[How to complete this task]: Extract all lines that hold "wrist" from the records below.

[Extracted data]:
● ● ● ● ● ● ●
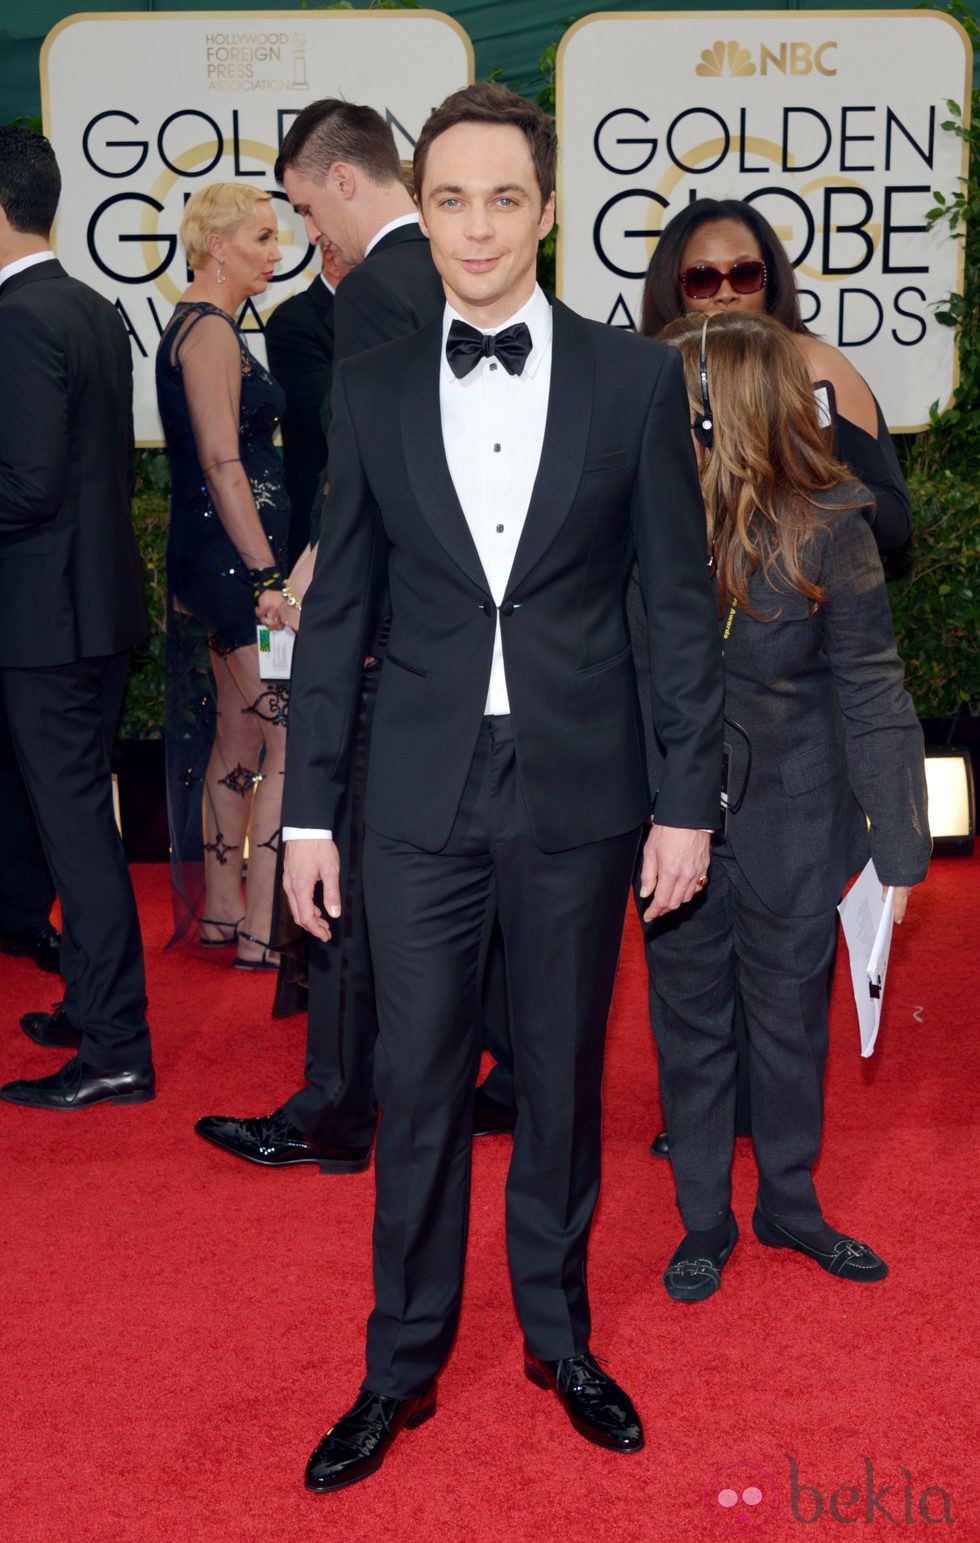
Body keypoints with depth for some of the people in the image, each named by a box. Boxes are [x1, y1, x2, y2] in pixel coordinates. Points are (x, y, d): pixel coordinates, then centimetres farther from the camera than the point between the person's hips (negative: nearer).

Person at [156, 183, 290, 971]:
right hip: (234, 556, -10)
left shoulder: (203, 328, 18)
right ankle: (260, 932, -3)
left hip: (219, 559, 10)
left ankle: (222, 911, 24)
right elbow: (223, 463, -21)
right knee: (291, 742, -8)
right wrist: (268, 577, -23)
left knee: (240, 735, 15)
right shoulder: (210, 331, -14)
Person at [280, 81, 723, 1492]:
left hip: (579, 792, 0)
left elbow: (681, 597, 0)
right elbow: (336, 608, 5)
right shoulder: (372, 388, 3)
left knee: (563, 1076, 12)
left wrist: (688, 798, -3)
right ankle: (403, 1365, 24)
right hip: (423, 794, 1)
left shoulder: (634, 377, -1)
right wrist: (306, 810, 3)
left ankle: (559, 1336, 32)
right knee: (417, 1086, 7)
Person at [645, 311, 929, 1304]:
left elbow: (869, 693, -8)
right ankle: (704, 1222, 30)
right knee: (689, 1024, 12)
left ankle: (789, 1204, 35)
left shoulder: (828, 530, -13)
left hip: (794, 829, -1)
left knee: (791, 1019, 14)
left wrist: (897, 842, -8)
● ● ● ● ● ● ●
[Exercise solution]:
right wrist: (268, 577, -23)
left wrist: (688, 798, -3)
right wrist: (306, 810, 3)
left wrist: (897, 842, -8)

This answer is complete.